When selecting instance types for Tailscale deployments on GCP, the requirements vary significantly based on the role of the instance. For normal Tailscale device usage, the instance type is typically determined by the primary workload rather than Tailscale's minimal resource needs. However, for specialized roles like subnet routers, exit nodes, and app connectors, careful consideration should be given to CPU performance, network bandwidth limits, and instance stability. Below are specific recommendations for different Tailscale deployment scenarios.

Normal usage

When installing Tailscale on a GCE instance as a "normal" Tailscale device (for example, not a subnet router or exit node), you likely have already sized that instance to a suitable instance type for its workload and running Tailscale on it will likely add negligible resource usage.

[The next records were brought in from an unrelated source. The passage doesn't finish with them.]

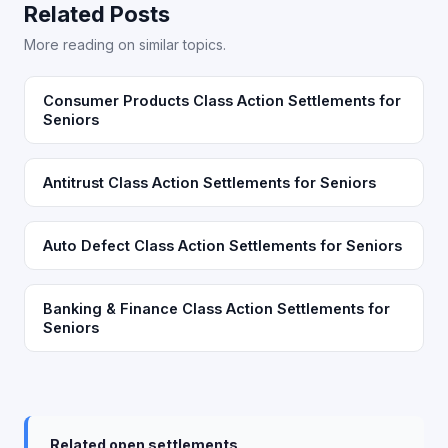
Related Posts
More reading on similar topics.
Consumer Products Class Action Settlements for
Seniors
Antitrust Class Action Settlements for Seniors
Auto Defect Class Action Settlements for Seniors
Banking & Finance Class Action Settlements for
Seniors
Related open settlements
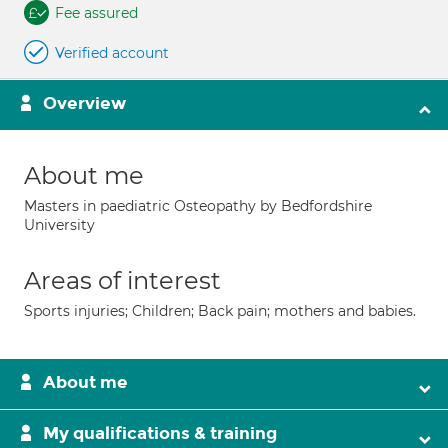
Fee assured
Verified account
Overview
About me
Masters in paediatric Osteopathy by Bedfordshire
University
Areas of interest
Sports injuries; Children; Back pain; mothers and babies.
About me
My qualifications & training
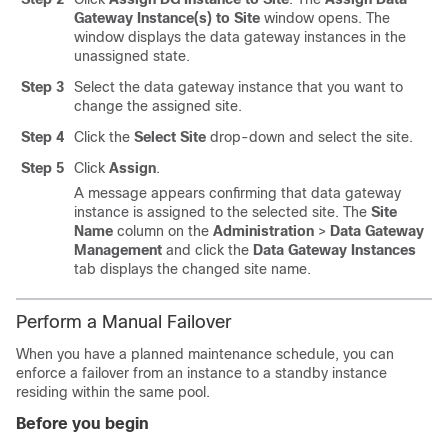
Gateway Instance(s) to Site
window opens. The
window displays the data gateway instances in the
unassigned state.
Step 3
Select the data gateway instance that you want to
change the assigned site.
Step 4
Click the
Select Site
drop-down and select the site.
Step 5
Click
Assign
.
A message appears confirming that data gateway
instance is assigned to the selected site. The
Site
Name
column on the
Administration
>
Data Gateway
Management
and click the
Data Gateway Instances
tab displays the changed site name.
Perform a Manual Failover
When you have a planned maintenance schedule, you can
enforce a failover from an instance to a standby instance
residing within the same pool.
Before you begin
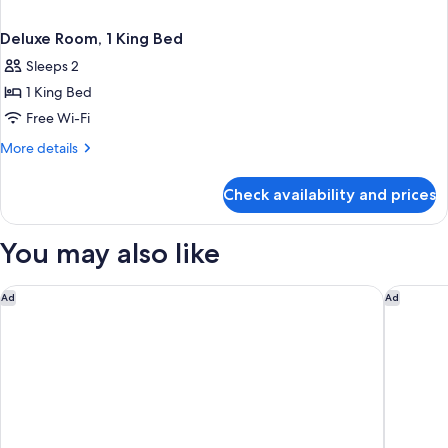
Deluxe Room, 1 King Bed
Sleeps 2
1 King Bed
Free Wi-Fi
More
More details
details
for
Check availability and prices
Deluxe
Room,
1
You may also like
King
Bed
Residence Inn Charleston North/Ashley Phosphate
Emeline
Ad
Ad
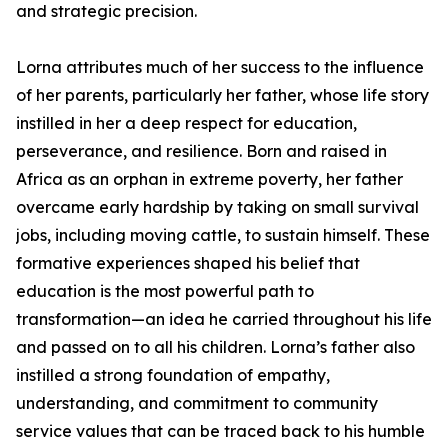
and strategic precision.
Lorna attributes much of her success to the influence
of her parents, particularly her father, whose life story
instilled in her a deep respect for education,
perseverance, and resilience. Born and raised in
Africa as an orphan in extreme poverty, her father
overcame early hardship by taking on small survival
jobs, including moving cattle, to sustain himself. These
formative experiences shaped his belief that
education is the most powerful path to
transformation—an idea he carried throughout his life
and passed on to all his children. Lorna’s father also
instilled a strong foundation of empathy,
understanding, and commitment to community
service values that can be traced back to his humble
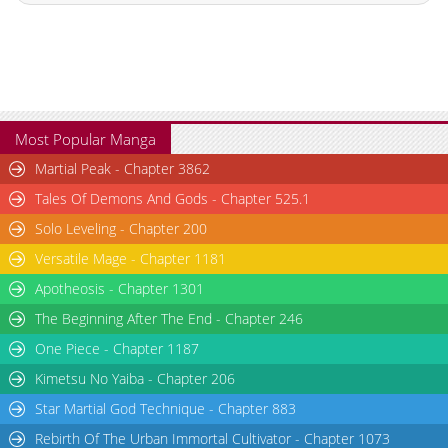
Chapter 8
3,295
07-21 20:30
Chapter 7
3,133
07-14 00:43
Chapter 6
3,296
07-13 16:26
Chapter 5
3,421
07-13 16:26
Chapter 4
3,109
07-01 03:39
Most Popular Manga
Chapter 3
3,761
06-27 04:56
Martial Peak - Chapter 3862
Chapter 2
3,757
06-27 04:55
Tales Of Demons And Gods - Chapter 525.1
Chapter 1.9
683
07-14 20:48
Solo Leveling - Chapter 200
Chapter 1.8
625
07-14 19:29
Versatile Mage - Chapter 1181
Chapter 1.7
679
07-06 19:44
Chapter 1.6
544
07-06 19:17
Apotheosis - Chapter 1301
Chapter 1.5
151
07-06 18:54
The Beginning After The End - Chapter 246
Chapter 1.4
646
06-29 17:37
One Piece - Chapter 1187
Chapter 1.3
689
06-15 18:01
Kimetsu No Yaiba - Chapter 206
Chapter 1.2
262
06-10 02:29
Star Martial God Technique - Chapter 883
Chapter 1.1
930
06-02 18:01
Rebirth Of The Urban Immortal Cultivator - Chapter 1073
Chapter 1
5,195
06-27 04:55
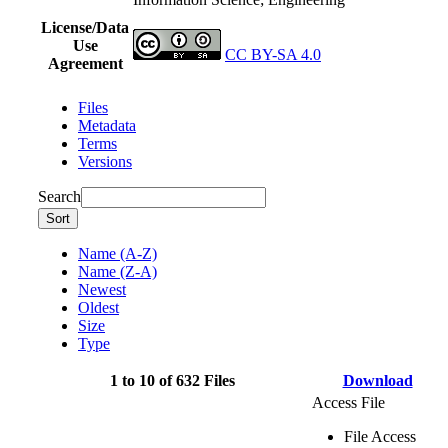
License/Data
Use
CC BY-SA 4.0
Agreement
Files
Metadata
Terms
Versions
Search
Sort
Name (A-Z)
Name (Z-A)
Newest
Oldest
Size
Type
1 to 10 of 632 Files
Download
Access File
File Access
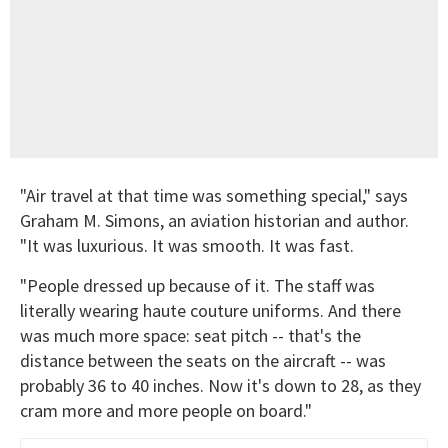
"Air travel at that time was something special," says
Graham M. Simons, an aviation historian and author.
"It was luxurious. It was smooth. It was fast.
"People dressed up because of it. The staff was
literally wearing haute couture uniforms. And there
was much more space: seat pitch -- that's the
distance between the seats on the aircraft -- was
probably 36 to 40 inches. Now it's down to 28, as they
cram more and more people on board."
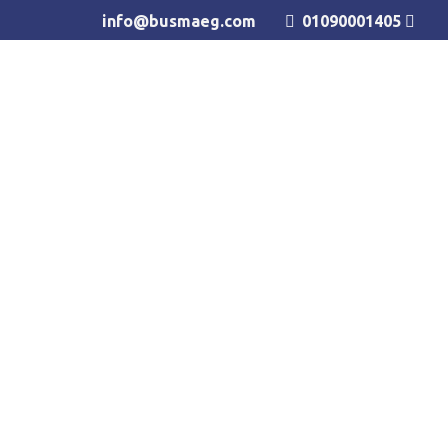
info@busmaeg.com
01090001405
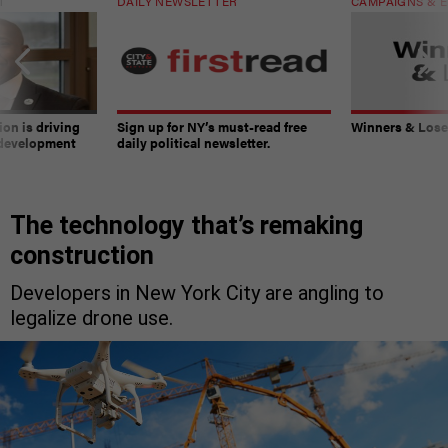
T
DAILY NEWSLETTER
CAMPAIGNS & E
on is driving
Sign up for NY’s must-read free
Winners & Loser
 development
daily political newsletter.
The technology that’s remaking
construction
Developers in New York City are angling to
legalize drone use.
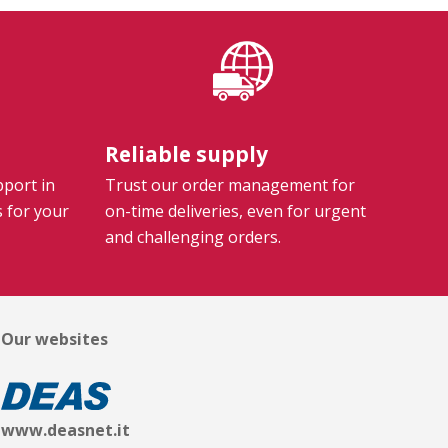
Reliable supply
pport in
Trust our order management for
s for your
on-time deliveries, even for urgent
and challenging orders.
Our websites
www.deasnet.it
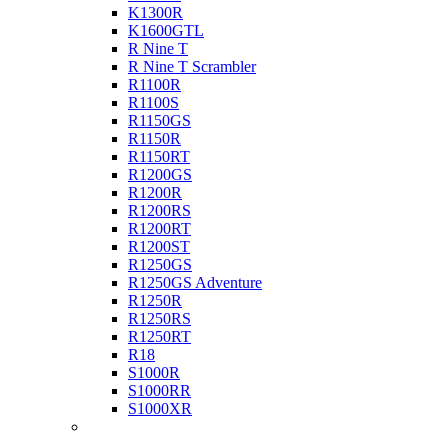
K1300R
K1600GTL
R Nine T
R Nine T Scrambler
R1100R
R1100S
R1150GS
R1150R
R1150RT
R1200GS
R1200R
R1200RS
R1200RT
R1200ST
R1250GS
R1250GS Adventure
R1250R
R1250RS
R1250RT
R18
S1000R
S1000RR
S1000XR
Buell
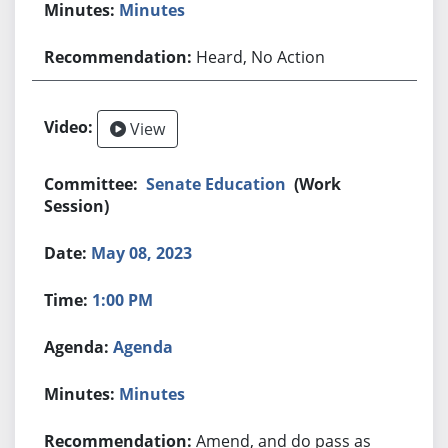
Minutes
Heard, No Action
View
Senate Education
(Work
Session)
May 08, 2023
1:00 PM
Agenda
Minutes
Amend, and do pass as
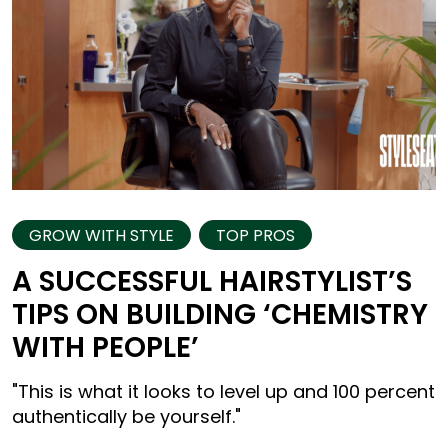
GROW WITH STYLE
TOP PROS
A SUCCESSFUL HAIRSTYLIST’S
TIPS ON BUILDING ‘CHEMISTRY
WITH PEOPLE’
"This is what it looks to level up and 100 percent
authentically be yourself."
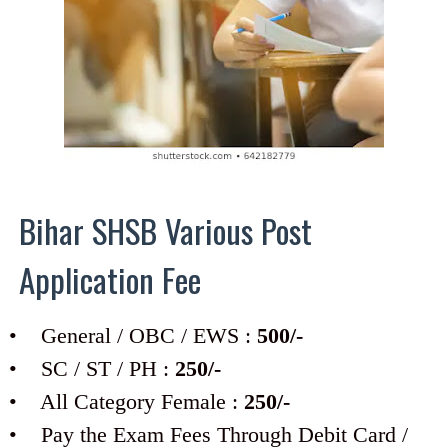
Bihar SHSB Various Post
Application Fee
• General / OBC / EWS :
500/-
• SC / ST / PH :
250/-
• All Category Female :
250/-
• Pay the Exam Fees Through Debit Card /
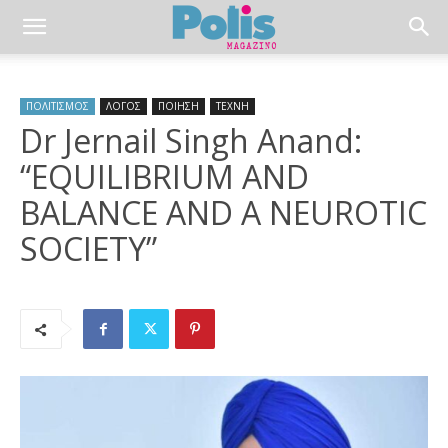
ΠΟΛΙΤΙΣΜΟΣ
ΛΟΓΟΣ
ΠΟΙΗΣΗ
ΤΕΧΝΗ
Dr Jernail Singh Anand:
“EQUILIBRIUM AND
BALANCE AND A NEUROTIC
SOCIETY”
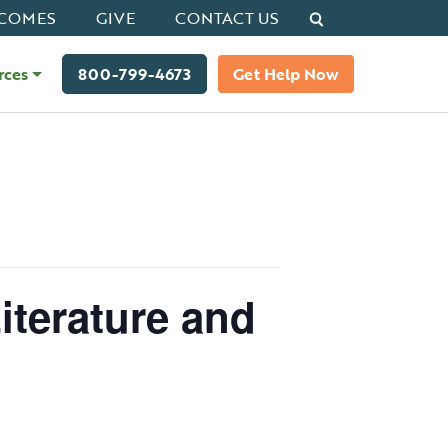
Search
COMES
GIVE
CONTACT US
rces
800-799-4673
Get Help Now
iterature and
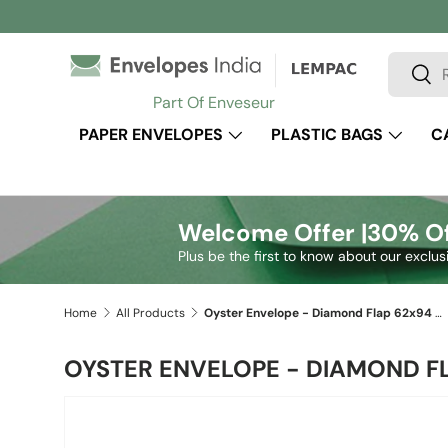
Skip to content
Search
Sear
Part Of Enveseur
PAPER ENVELOPES
PLASTIC BAGS
C
Welcome Offer |
30% Of
Plus be the first to know about our exclus
Home
All Products
Oyster Envelope - Diamond Flap 62x94 mm
OYSTER ENVELOPE - DIAMOND F
Skip to product information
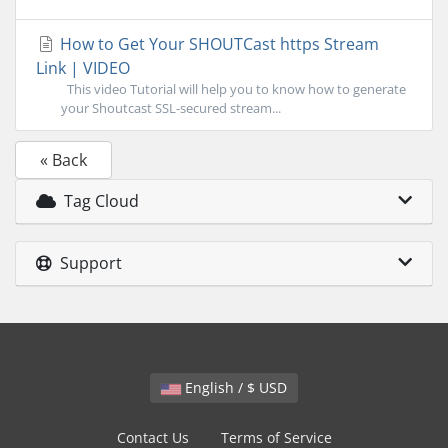
How to Get Your SHOUTCast https Stream
Link | VIDEO
This video Tutorial will help you to know how to generate
your Shoutcast SSL-secured stream...
« Back
Tag Cloud
Support
English / $ USD
Contact Us
Terms of Service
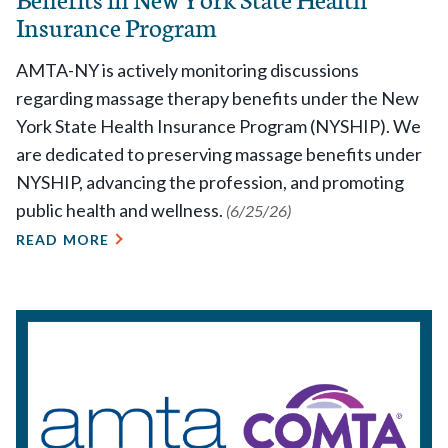
Insurance Program
AMTA-NY is actively monitoring discussions
regarding massage therapy benefits under the New
York State Health Insurance Program (NYSHIP). We
are dedicated to preserving massage benefits under
NYSHIP, advancing the profession, and promoting
public health and wellness.
(6/25/26)
READ MORE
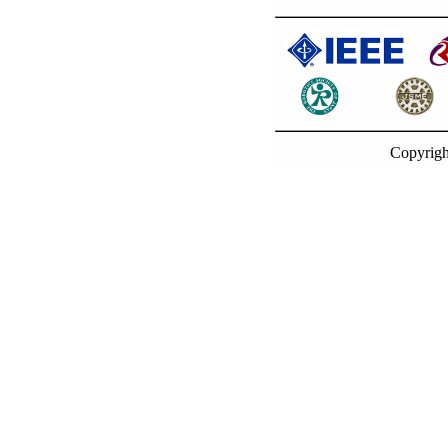
Copyrigh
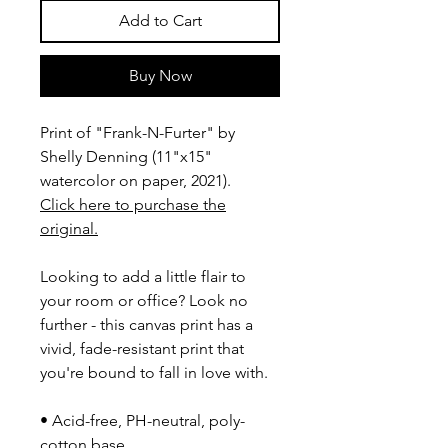
Add to Cart
Buy Now
Print of "Frank-N-Furter" by
Shelly Denning (11"x15"
watercolor on paper, 2021).
Click here to purchase the
original.
Looking to add a little flair to
your room or office? Look no
further - this canvas print has a
vivid, fade-resistant print that
you're bound to fall in love with.
• Acid-free, PH-neutral, poly-
cotton base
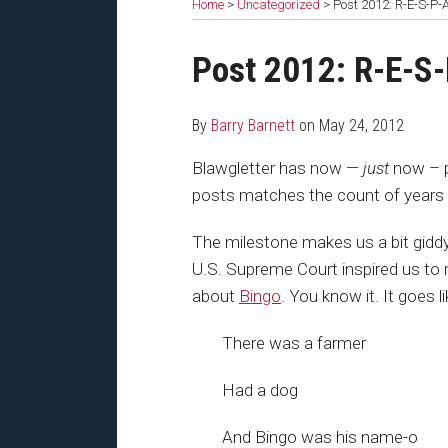
Home
>
Uncategorized
>
Post 2012: R-E-S-P-
Print:
Read
Barry's
Email
Share
Post 2012: R-E-S
more
Twitter
this
this
about
Profile
post
post
By
Barry Barnett
on
May 24, 2012
Barry
on
Barnett
LinkedIn
Blawgletter has now —
just
now – 
posts matches the count of years 
The milestone makes us a bit giddy. 
U.S. Supreme Court inspired us to r
about
Bingo
. You know it. It goes li
There was a farmer
Had a dog
And Bingo was his name-o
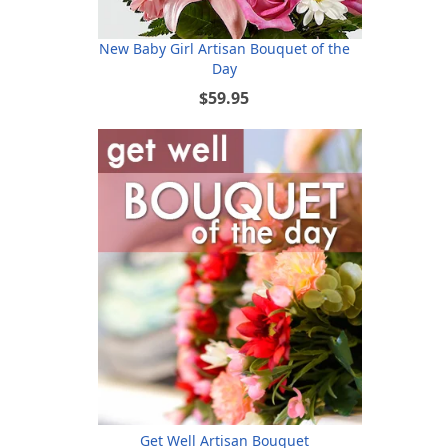
New Baby Girl Artisan Bouquet of the
Day
$59.95
Get Well Artisan Bouquet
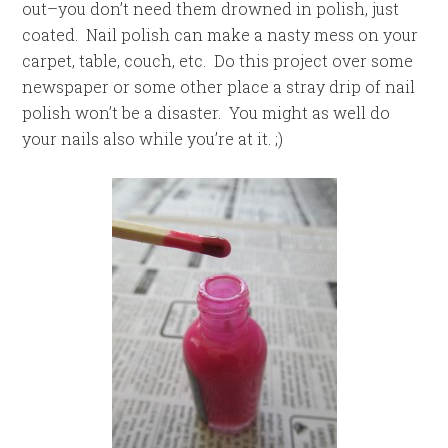
out–you don’t need them drowned in polish, just
coated. Nail polish can make a nasty mess on your
carpet, table, couch, etc. Do this project over some
newspaper or some other place a stray drip of nail
polish won’t be a disaster. You might as well do
your nails also while you’re at it. ;)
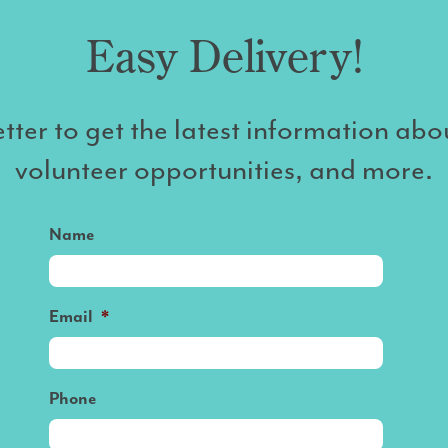
Easy Delivery!
tter to get the latest information abo
volunteer opportunities, and more.
Name
Email
*
Phone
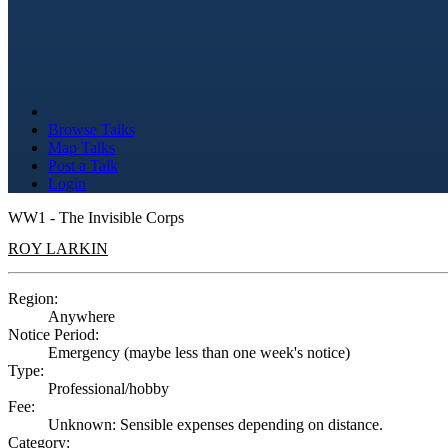
Browse Talks
Map Talks
Post a Talk
Login
WW1 - The Invisible Corps
ROY LARKIN
Region:
Anywhere
Notice Period:
Emergency (maybe less than one week's notice)
Type:
Professional/hobby
Fee:
Unknown: Sensible expenses depending on distance.
Category:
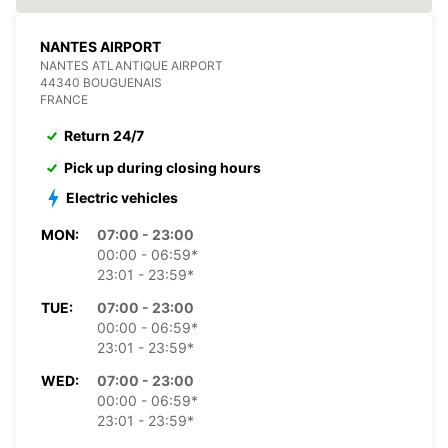
NANTES AIRPORT
NANTES ATLANTIQUE AIRPORT
44340 BOUGUENAIS
FRANCE
Return 24/7
Pick up during closing hours
Electric vehicles
MON:
07:00 - 23:00
00:00 - 06:59*
23:01 - 23:59*
TUE:
07:00 - 23:00
00:00 - 06:59*
23:01 - 23:59*
WED:
07:00 - 23:00
00:00 - 06:59*
23:01 - 23:59*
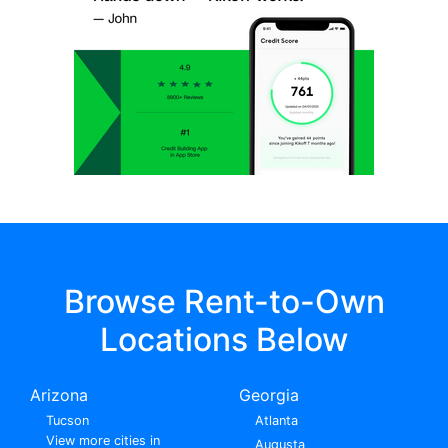
Browse Rent-to-Own
Locations Below
Arizona
Georgia
Tucson
Atlanta
View more cities in
Augusta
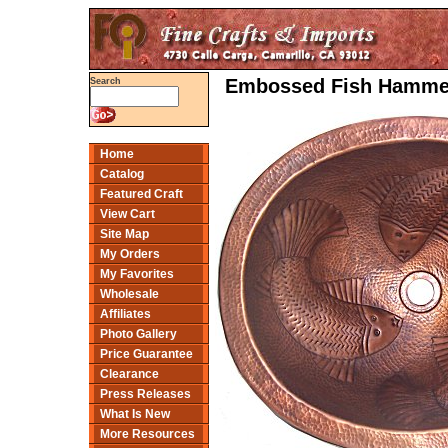
Embossed Fish Hammer
Search
Home
Catalog
Featured Craft
View Cart
Site Map
My Orders
My Favorites
Wholesale
Affiliates
Photo Gallery
Price Guarantee
Clearance
Press Releases
What Is New
More Resources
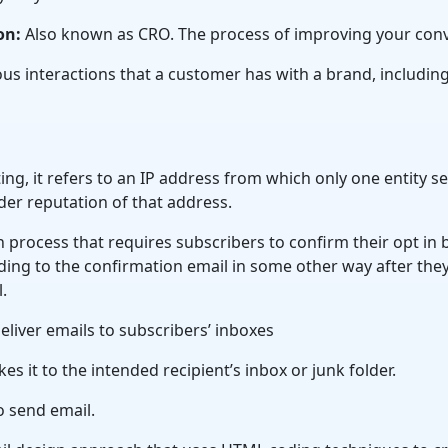
on:
Also known as CRO. The process of improving your conv
us interactions that a customer has with a brand, includin
ting, it refers to an IP address from which only one entity s
der reputation of that address.
 process that requires subscribers to confirm their opt in by
ing to the confirmation email in some other way after they
l.
deliver emails to subscribers’ inboxes
 it to the intended recipient’s inbox or junk folder.
o send email.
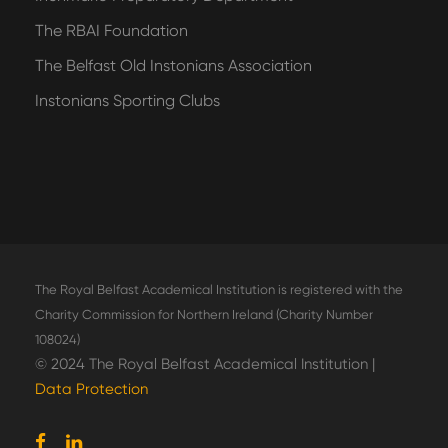
The RBAI Foundation
The Belfast Old Instonians Association
Instonians Sporting Clubs
The Royal Belfast Academical Institution is registered with the
Charity Commission for Northern Ireland (Charity Number
108024)
© 2024 The Royal Belfast Academical Institution |
Data Protection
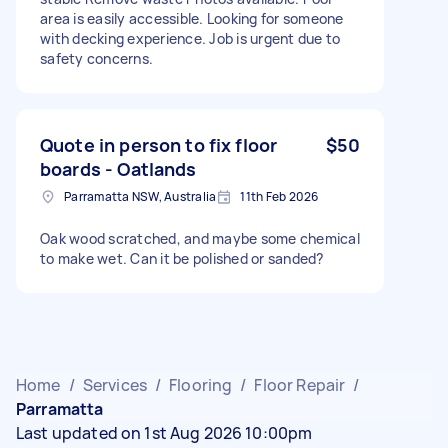
area is easily accessible. Looking for someone
with decking experience. Job is urgent due to
safety concerns.
Quote in person to fix floor
$50
boards - Oatlands
Parramatta NSW, Australia
11th Feb 2026
Oak wood scratched, and maybe some chemical
to make wet. Can it be polished or sanded?
Home
/
Services
/
Flooring
/
Floor Repair
/
Parramatta
Last updated on 1st Aug 2026 10:00pm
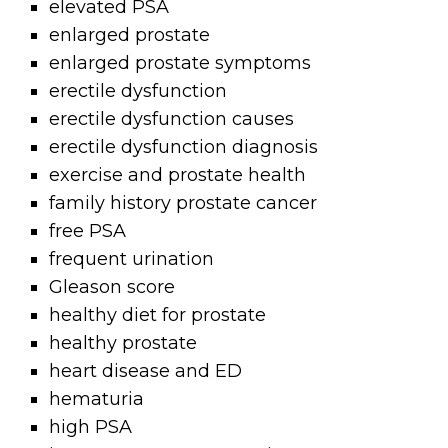
elevated PSA
enlarged prostate
enlarged prostate symptoms
erectile dysfunction
erectile dysfunction causes
erectile dysfunction diagnosis
exercise and prostate health
family history prostate cancer
free PSA
frequent urination
Gleason score
healthy diet for prostate
healthy prostate
heart disease and ED
hematuria
high PSA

Subnet routers, exit nodes, and app connectors

There are many variables that affect performance and workloads vary widely so we do not have specific size recommendations, but we do have general guidance for selecting an instance type for a GCE instance running as a subnet router, exit node, or app connector. In general:

• Higher CPU clock speed is more important than more cores.
• Instances with Arm-based processors are quite cost effective for packet forwarding.
• Avoid shared-core machine types. These machine types timeshare a physical core and can result in inconsistent performance.
• Consult Google's network bandwidth documentation to better understand per-instance egress and ingress limitations.

Security groups

Tailscale uses various NAT traversal techniques to safely connect to other Tailscale nodes without manual intervention. Nearly all of the time, you do not need to open any firewall ports for Tailscale. However, if your VPC and security groups are overly restrictive about internet-bound egress traffic, refer to What firewall ports should I open to use Tailscale.

Public vs private subnets

Tailscale devices deployed to a public subnet with a public IP address will benefit from direct connections between nodes for the best performance.

Cloud NAT

Tailscale uses both direct and relayed connections, opting for direct connections where possible. Enable endpoint-independent mapping on Cloud NAT to enable direct connections to resources behind NAT.

VPC peering and Network Connectivity Center

Deploy a subnet router (or a set for high availability) within a VPC to allow access to multiple VPCs through VPC peering or Network Connectivity Center.

If you have VPCs or subnets with overlapping IPv4 addresses, use 4via6 subnet routers to access resources with unique IPv6 addresses for each overlapping subnet.

Subnet routers within GKE

Oftentimes organizations use Tailscale to connect to and administer their GKE clusters. While Tailscale can run within a container and be deployed to GKE, we recommend running your subnet routers externally to these clusters to ensure connectivity is available in the event your cluster is having issues. In other words, run your subnet router on dedicated CGE instances or a GKE cluster separate from than the cluster you're administering.

Tailscale SSH session recording

Deploy multiple session recorder instances across multiple availability zones to improve resiliency against zone failures. If your organization operates across multiple regions, consider deploying SSH session recording nodes in each region you operate and configure SSH access rules to send recording information to the local region for your nodes.